- Abezhdan Location within Iran
- Coordinates: 32°03′56″N 49°27′16″E﻿ / ﻿32.06556°N 49.45444°E
- Country: Iran
- Province: Khuzestan
- County: Andika
- District: Abezhdan

Population (2016)
- • Total: 1,673
- Time zone: UTC+3:30 (IRST)

= Abezhdan, Andika (city) =

City in Khuzestan province, Iran

Abezhdan (ابژدان) (Note: Formerly the village of Jafarabad, also romanized as Ja‘farābād) is a city in, and the capital of, Abezhdan District of Andika County, Khuzestan province, Iran. It also serves as the administrative center for Abezhdan Rural District.

==Demographics==
===Population===
At the time of the 2006 National Census, the population (as the village of Jafarabad) was 1,021 in 196 households, when it was in Abezhdan Rural District of the former Andika District of Masjed Soleyman County.

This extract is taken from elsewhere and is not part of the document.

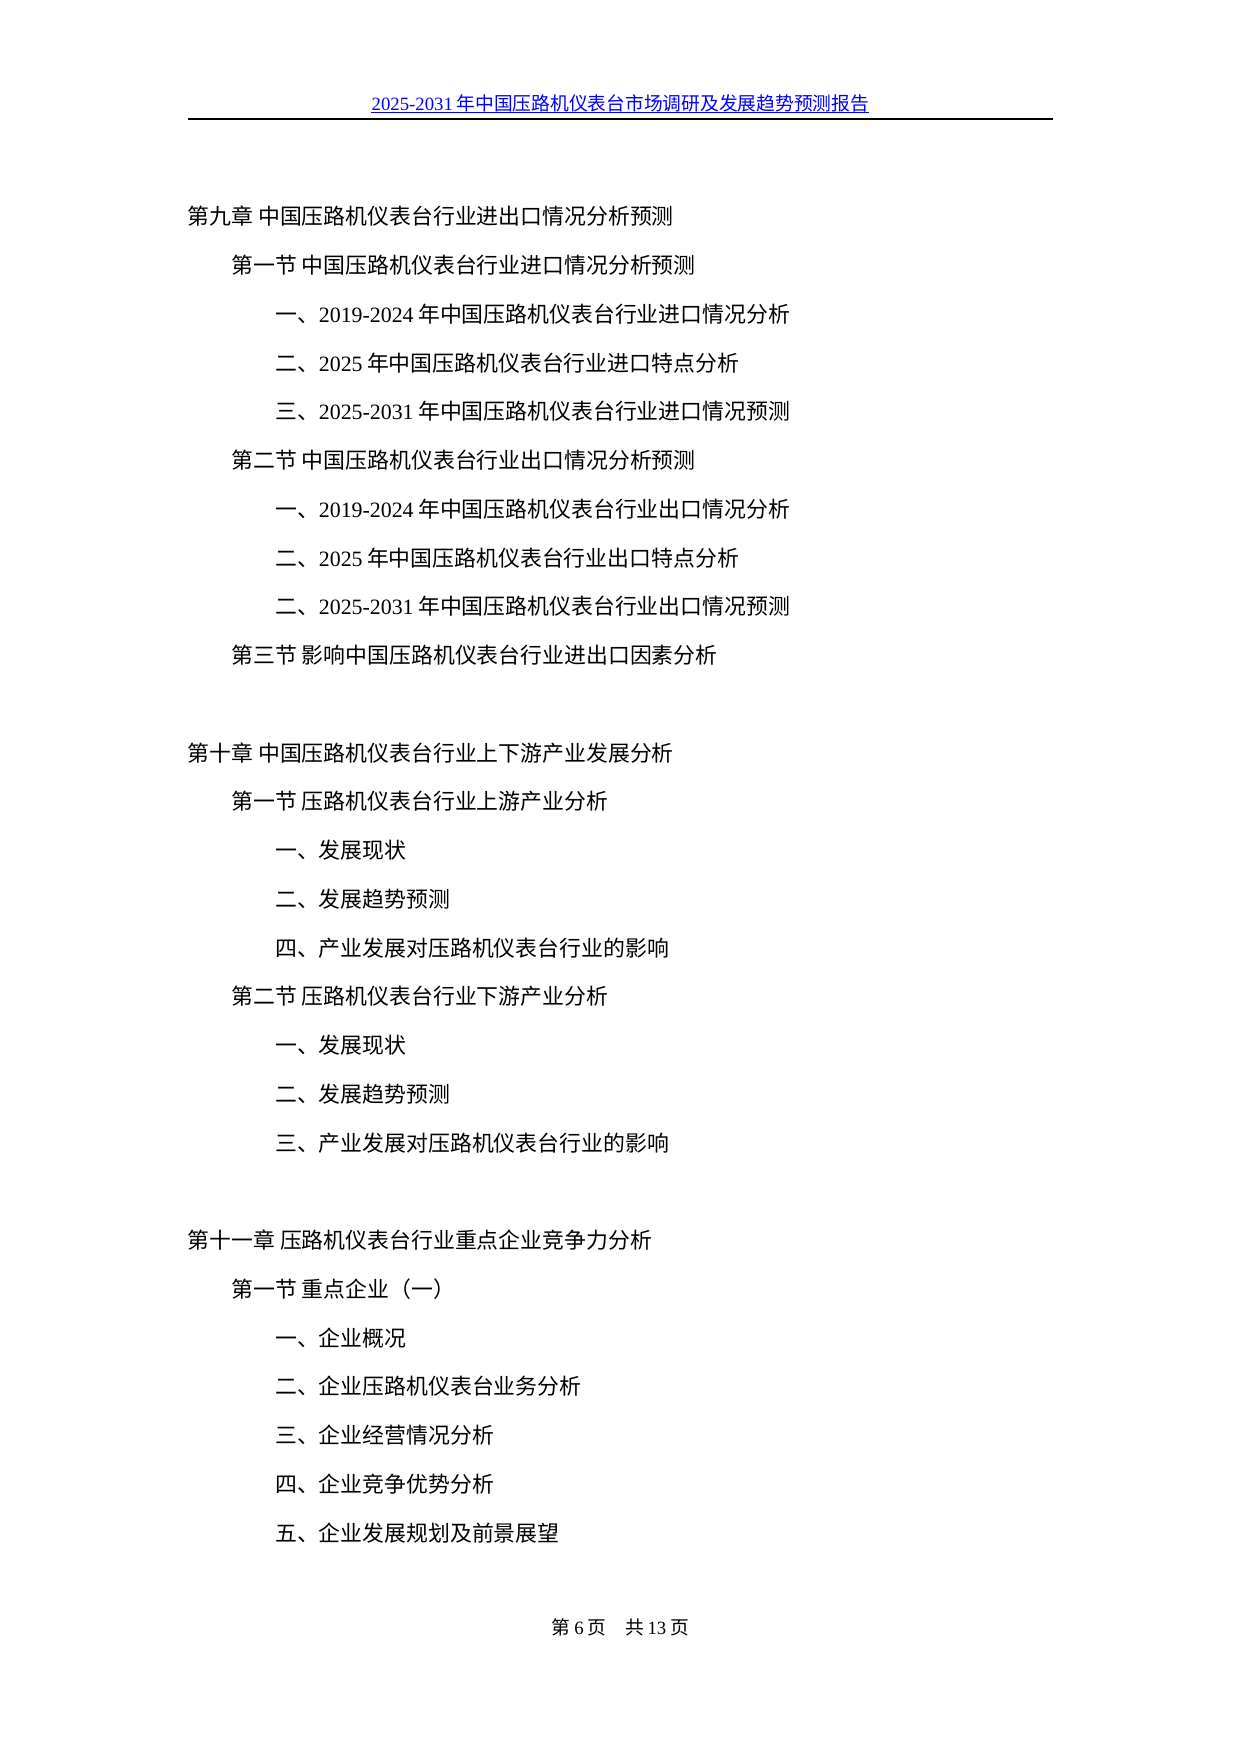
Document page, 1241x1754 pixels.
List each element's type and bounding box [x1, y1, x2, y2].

text [187, 150, 1053, 1548]
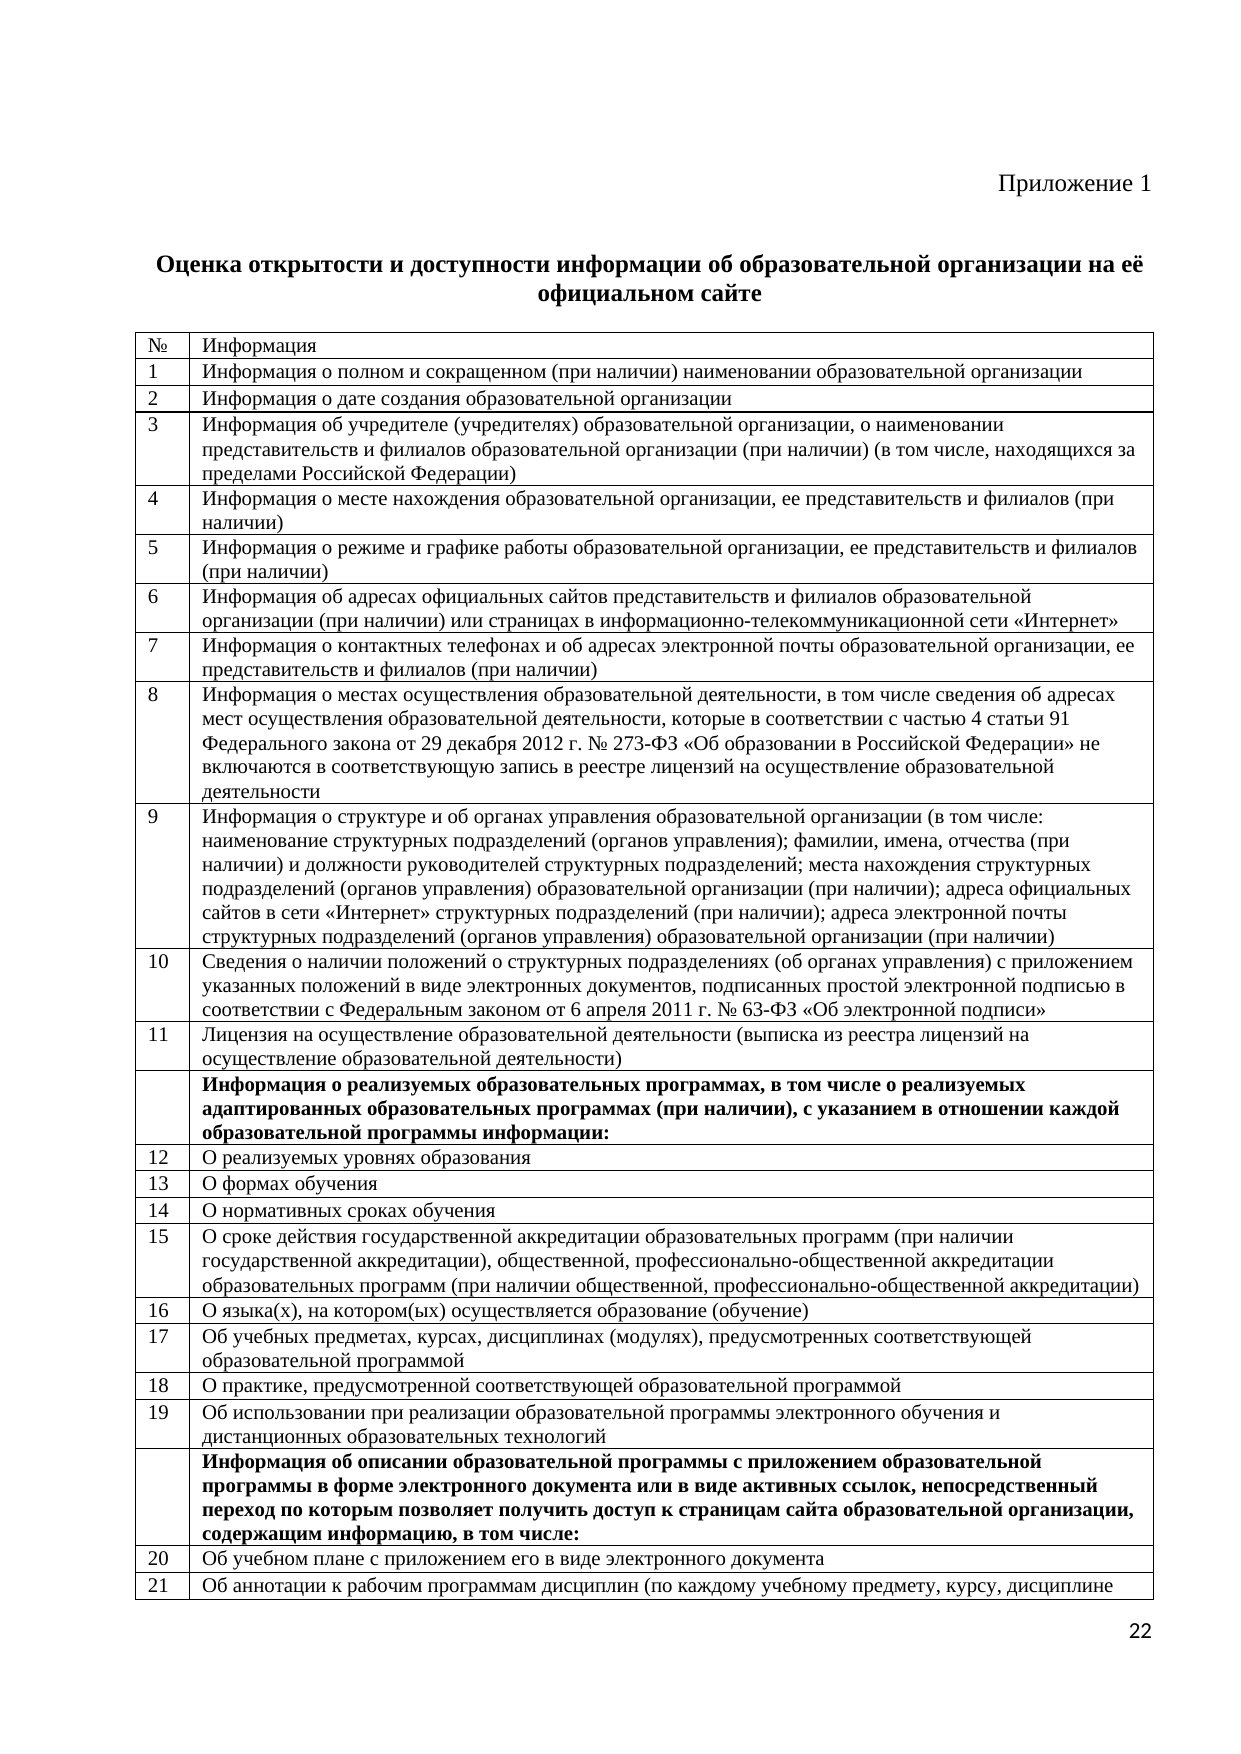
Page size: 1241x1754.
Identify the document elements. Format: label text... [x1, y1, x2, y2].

The following census in 2011 counted 1,107 people in 253 households, by which time the district had been separated from the county in the establishment of Andika County. The rural district was transferred to the new Abezhdan District. The 2016 census measured the population as 1,673 inhabitants in 420 households, by which time the village had merged with the villages of Abezhdan, Naser Khosrow, Shahrak-e Yaser, and Yek Borji. Jafarabad was elevated to city status as Abezhdan.